Il n’est pas rare que des organismes à but non lucratif – associations et/ou fondations – se disputent un héritage lorsque le testament du légataire n’en désigne pas clairement le bénéficiaire, ou encore parce que le prétendu bénéficiaire ne possède pas la capacité pour le recevoir.

C’est généralement devant les prétoires que le litige trouve son issue. L’affaire ayant donné lieu à cet arrêt du 14 avril 2021 n’échappe pas à la règle.

Absence d’opposition du préfet. Une personne décédée en 2012 avait pris soin, de son vivant, de faire établir un testament instituant une fondation vouée à la défense de la cause animale légataire universelle, à charge pour cette dernière de distribuer la moitié de l'héritage à une association ayant le même objet. La fondation a accepté le legs et le préfet de Paris a rendu une décision d’absence d’opposition le 21 novembre 2012. L’article 2 du décret du 11 mai 2007 confère, en effet, un droit d’opposition au préfet à l’acceptation de libéralités faites à des fondations, congrégations et associations ayant la capacité de recevoir des biens à titre gratuit.
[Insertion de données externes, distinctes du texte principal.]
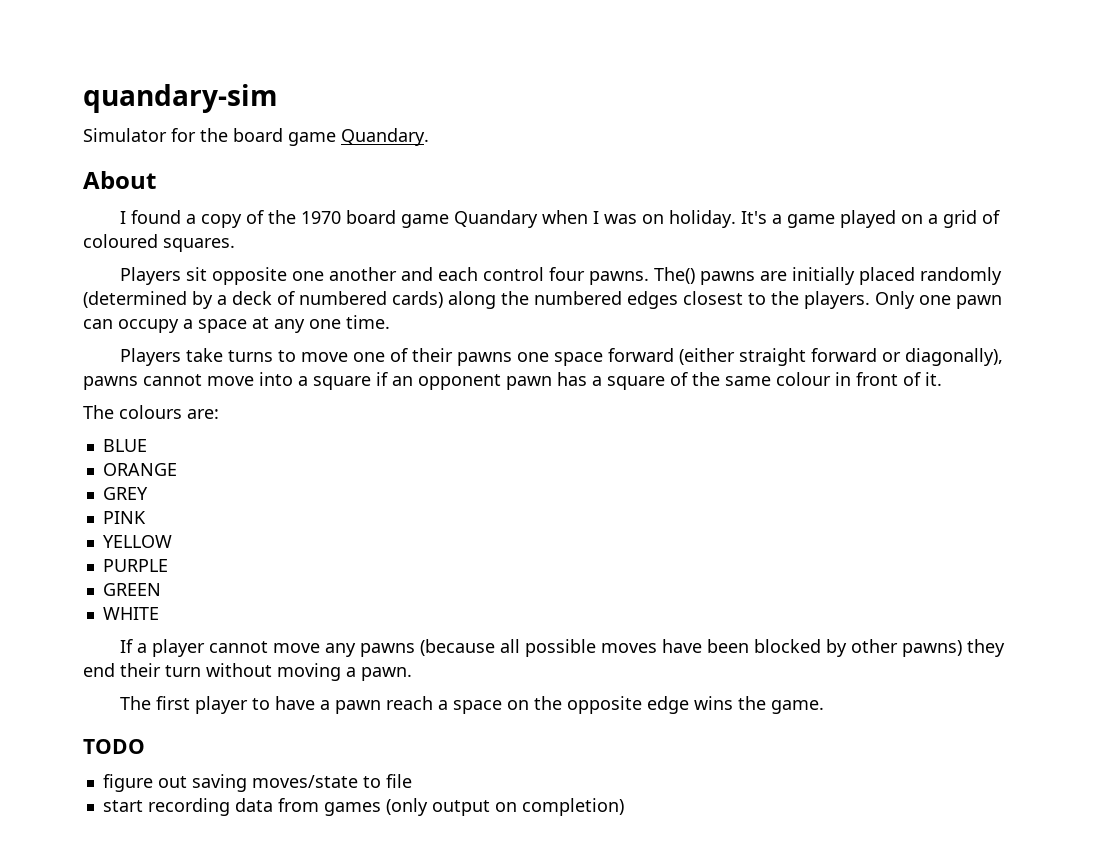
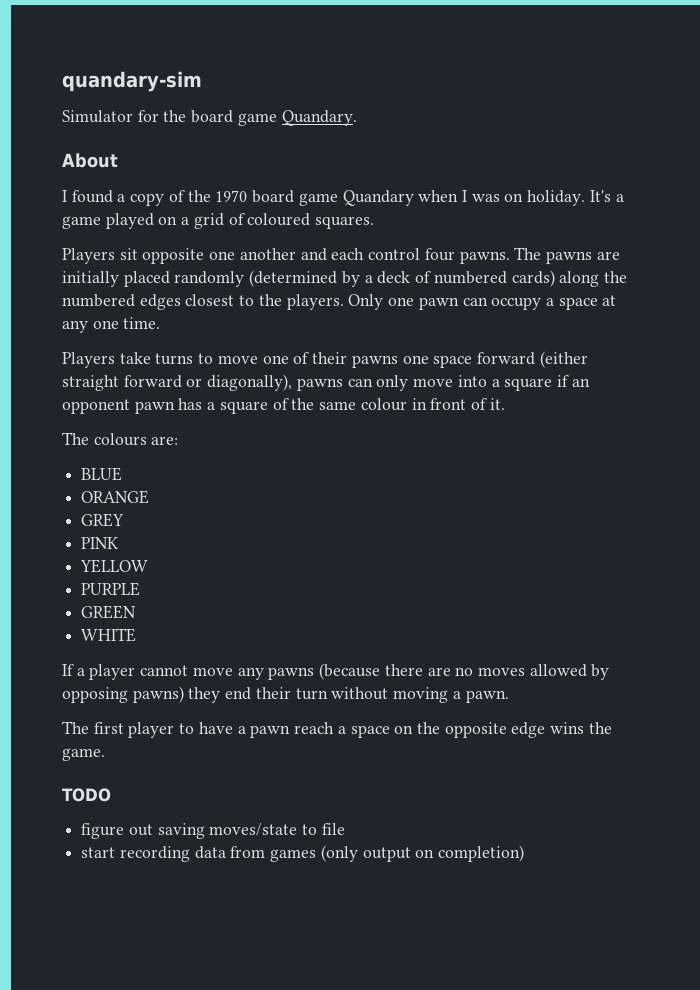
[654,267,696,284] The() -> [514,247,542,260] The
[143,374,202,386] cannot -> [347,375,409,391] can only
[500,639,899,657] all possible moves have been blocked by other -> [384,664,610,680] [62,687,128,703] there are no moves allowed by opposing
Importance de l’affiliation à une fédération. Mais, faisant valoir que l'association ne disposait pas de la capacité juridique pour recevoir le legs, la fondation l’a assignée pour motif que la clause du testament non écrite prévoyait une charge illicite. La fédération à laquelle est affiliée l’association gratifiée est alors intervenue volontairement à l’instance aux fins d’être autorisée à accepter le legs effectué au profit de l’association, à charge pour elle d’en affecter le montant à une action de cette dernière, conformément à la volonté de la testatrice. La cour d’appel d’Agen donne droit à cette demande de la fédération. Ce que conteste la fondation, qui se pourvoit alors en cassation. Elle reproche aux juges d’appel d’avoir considéré comme indifférent le fait que l’association se soit affiliée à la fédération postérieurement au décès de la testatrice. Ces juges ont, en effet, fait rétroagir les effets de l’affiliation, semble-t-il au jour du décès de la testatrice, de telle sorte que, bien qu’inapte à recevoir le legs, l’association pouvait cependant profiter de la capacité de la fédération.

L’affiliation doit être antérieure au décès. La Cour de cassation condamne fermement ce raisonnement et casse l’arrêt d’appel s’appuyant sur les articles 906, alinéa 2, et 911, alinéa 1er, du code civil. Elle précise que, aux termes du premier de ces textes, pour être capable de recevoir par testament, il suffit d’être créé à l'époque du décès du testateur. Selon le second, toute libéralité au profit d'une personne morale frappée d'une incapacité de recevoir à titre gratuit est nulle. Il résulte de la combinaison de ces textes, dont le premier traduit le principe fondamental suivant lequel il ne peut exister de droits sans sujets de droits, que le legs fait à une association dépourvue de la capacité de recevoir une libéralité au jour du décès du disposant est nul.

La Cour de cassation reproche à la cour d'appel de s’être « déterminée au regard de la capacité d'une personne morale à laquelle elle n'avait pas reconnu la qualité de légataire ». L’association ne pouvait donc bénéficier du legs. Il est peu douteux que la cour d’appel de renvoi, à savoir la cour d’appel de Toulouse, attribue à la fondation la totalité de celui-ci.